▸ Exercise description:
Gather every line below that contains the word "rights" and copy each of those lines in full.
- - -
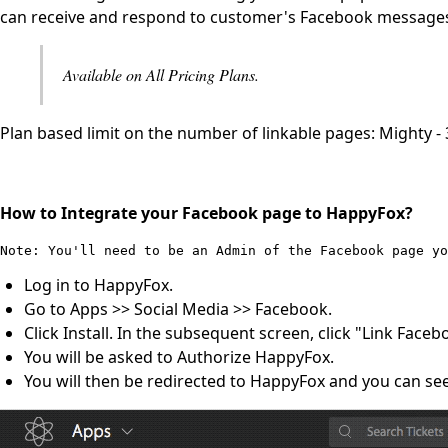
can receive and respond to customer's Facebook messages
Available on All Pricing Plans.
Plan based limit on the number of linkable pages: Mighty - 3,
How to Integrate your Facebook page to HappyFox?
Note: You'll need to be an Admin of the Facebook page y
Log in to HappyFox.
Go to Apps >> Social Media >> Facebook.
Click Install. In the subsequent screen, click "Link Faceb
You will be asked to Authorize HappyFox.
You will then be redirected to HappyFox and you can see 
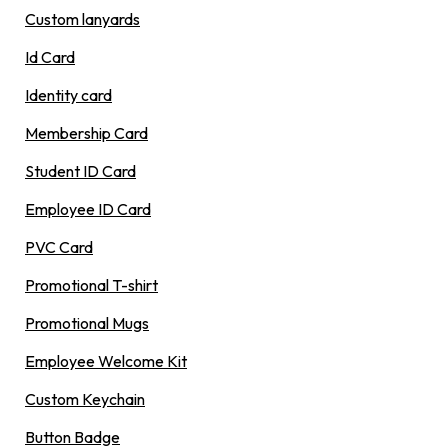
Custom lanyards
Id Card
Identity card
Membership Card
Student ID Card
Employee ID Card
PVC Card
Promotional T-shirt
Promotional Mugs
Employee Welcome Kit
Custom Keychain
Button Badge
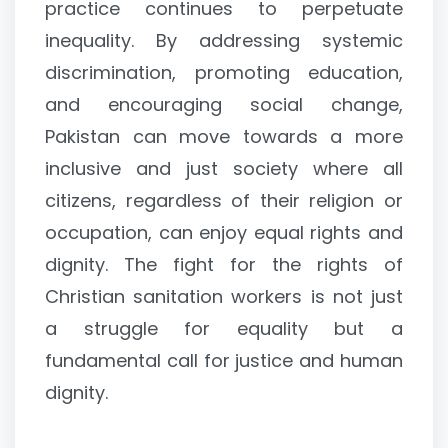
practice continues to perpetuate
inequality. By addressing systemic
discrimination, promoting education,
and encouraging social change,
Pakistan can move towards a more
inclusive and just society where all
citizens, regardless of their religion or
occupation, can enjoy equal rights and
dignity. The fight for the rights of
Christian sanitation workers is not just
a struggle for equality but a
fundamental call for justice and human
dignity.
- - -
▸ Answer area:
occupation, can enjoy equal rights and
dignity. The fight for the rights of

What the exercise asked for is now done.